WHAT THIS TASK INVOLVES: Convert all of the text in the data below into a numbered list with one line per item, omitting blank lines and leaving the pictures out of your answer.

..............................

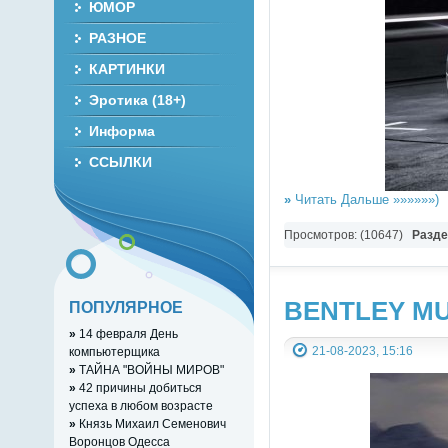
ЮМОР
РАЗНОЕ
КАРТИНКИ
Эротика (18+)
Информа
ССЫЛКИ
»
Читать Дальше »»»»»»)
Просмотров: (10647)
Разд
BENTLEY MULL
ПОПУЛЯРНОЕ
»
14 февраля День
21-08-2023, 15:16
компьютерщика
»
ТАЙНА "ВОЙНЫ МИРОВ"
»
42 причины добиться
успеха в любом возрасте
»
Князь Михаил Семенович
Воронцов Одесса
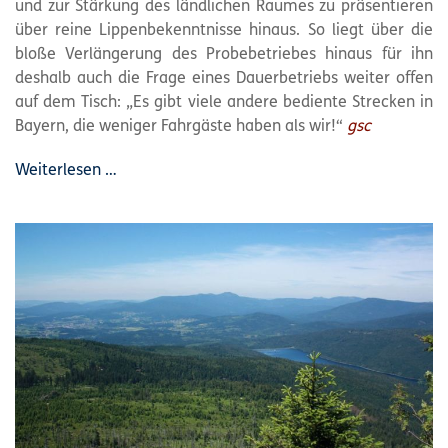
und zur Stärkung des ländlichen Raumes zu präsentieren
über reine Lippenbekenntnisse hinaus. So liegt über die
bloße Verlängerung des Probebetriebes hinaus für ihn
deshalb auch die Frage eines Dauerbetriebs weiter offen
auf dem Tisch: „Es gibt viele andere bediente Strecken in
Bayern, die weniger Fahrgäste haben als wir!“
gsc
Weiterlesen …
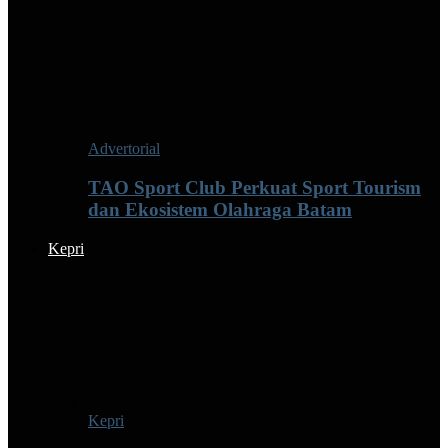
Advertorial
TAO Sport Club Perkuat Sport Tourism
dan Ekosistem Olahraga Batam
Kepri
Kepri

..............................

REPLY:
1. ЮМОР
2. РАЗНОЕ
3. КАРТИНКИ
4. Эротика (18+)
5. Информа
6. ССЫЛКИ
7. »
8. Читать Дальше »»»»»»)
9. Просмотров: (10647)
10. Разд
11. BENTLEY MULL
12. ПОПУЛЯРНОЕ
13. »
14. 14 февраля День
15. 21-08-2023, 15:16
16. компьютерщика
17. »
18. ТАЙНА "ВОЙНЫ МИРОВ"
19. »
20. 42 причины добиться
21. успеха в любом возрасте
22. »
23. Князь Михаил Семенович
24. Воронцов Одесса
25. und zur Stärkung des ländlichen Raumes zu präsentieren
26. über reine Lippenbekenntnisse hinaus. So liegt über die
27. bloße Verlängerung des Probebetriebes hinaus für ihn
28. deshalb auch die Frage eines Dauerbetriebs weiter offen
29. auf dem Tisch: „Es gibt viele andere bediente Strecken in
30. Bayern, die weniger Fahrgäste haben als wir!“
31. gsc
32. Weiterlesen …
33. Advertorial
34. TAO Sport Club Perkuat Sport Tourism
35. dan Ekosistem Olahraga Batam
36. Kepri
37. Kepri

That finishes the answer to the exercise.